Mein überambitioniertes Ziel dieses Jahr? Ich werde Optimist. Jetzt nicht so einer, der auch mal sagt, der allgemeine Rundfunkbeitrag habe ja irgendwie seine Daseinsberechtigung – diese ,Ted und Robin haben eine Zukunft‘-artige Endstufe des Welteuphemismus – aber wenigstens über dem Durchschnitt. Am Ende des Jahres will ich ohne Bargeld und mit unbekanntem Kontostand auf dem Uniausweis in die Mensa gehen können, mir einen Salat und Cappuccino zum 2,60€-Essen holen und denken, das wird schon passen!

Tag 3

Tür auf. Meine Wohnung drischt mir in die Nebenhöhlen, dass die Luft zwei Wochen stand – fühlt sich wahrscheinlich vernachlässigt. In der Spüle steht ein Teller, der sich auch vernachlässigt fühlt, die Essensreste, die ich ja definitiv noch weggemacht hätte, wenn nicht…ja wieso hab ich das nicht? Sie bilden jedenfalls ein schon fast schönes Relief über dem zerkratzten DDR-Blumendekor. Alles ist ruhig, mir fällt wieder ein, dass ich ja Single bin. Ist wohl auch besser so, einen Neujahres…kuss hätte ich eh nicht bewerkstelligt bekommen und überhaupt macht eine Beziehung auf Dauer ja womöglich noch glücklich und das kann ja auch keine Lösung sein.
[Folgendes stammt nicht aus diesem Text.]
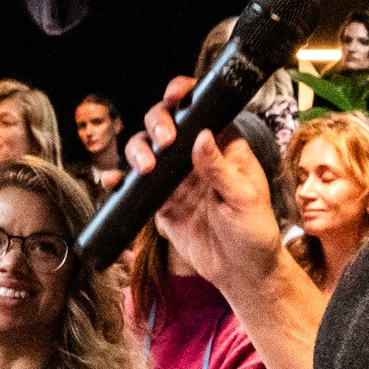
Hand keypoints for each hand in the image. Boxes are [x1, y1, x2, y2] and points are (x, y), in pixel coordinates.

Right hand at [132, 79, 286, 298]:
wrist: (240, 273)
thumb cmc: (255, 233)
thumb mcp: (244, 199)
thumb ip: (220, 169)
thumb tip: (201, 136)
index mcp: (224, 146)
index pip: (202, 109)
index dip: (185, 95)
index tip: (175, 96)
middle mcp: (196, 156)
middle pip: (166, 123)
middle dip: (157, 123)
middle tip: (163, 143)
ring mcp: (175, 178)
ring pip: (146, 149)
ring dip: (138, 150)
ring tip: (144, 168)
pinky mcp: (159, 201)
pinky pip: (134, 186)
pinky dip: (120, 181)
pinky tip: (114, 182)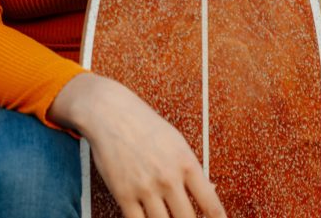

So kann ich mich wenigstens ganz in Ruhe selbst bemitleiden, wie die Generationen vor mir das Gefühl haben, dass man bei dieser Welt ja nur depressiv werden kann und wie meine Vorgänger_innen sicher sein, dass es für meine Zeit ganz besonders wahr ist! Ach…ja ach…der Weltschmerz, vollkommen unterschätztes Wohlstandsbeiwerk, Luxusartikel von mir, dem privilegierten Industrienationsweltversteher, der seinen eigenen Pathos zum Kotzen findet. Na, weil ich mich ja selbst neu erfinden darf, fange ich jetzt an, in der Wohnung zu rauchen, ich werde schon sehen, was ich davon hab. Auf meinem Schreibtisch liegen die Uniunterlagen, die sich fühlen wie Wohnung und Teller, darauf ein Liter Weißwein – er ist gerade so am vernichtenden Urteil Tetrapack vorbeigeschliddert. Beide lächeln sie mich an. Neues Jahr, neues Glück…oder so.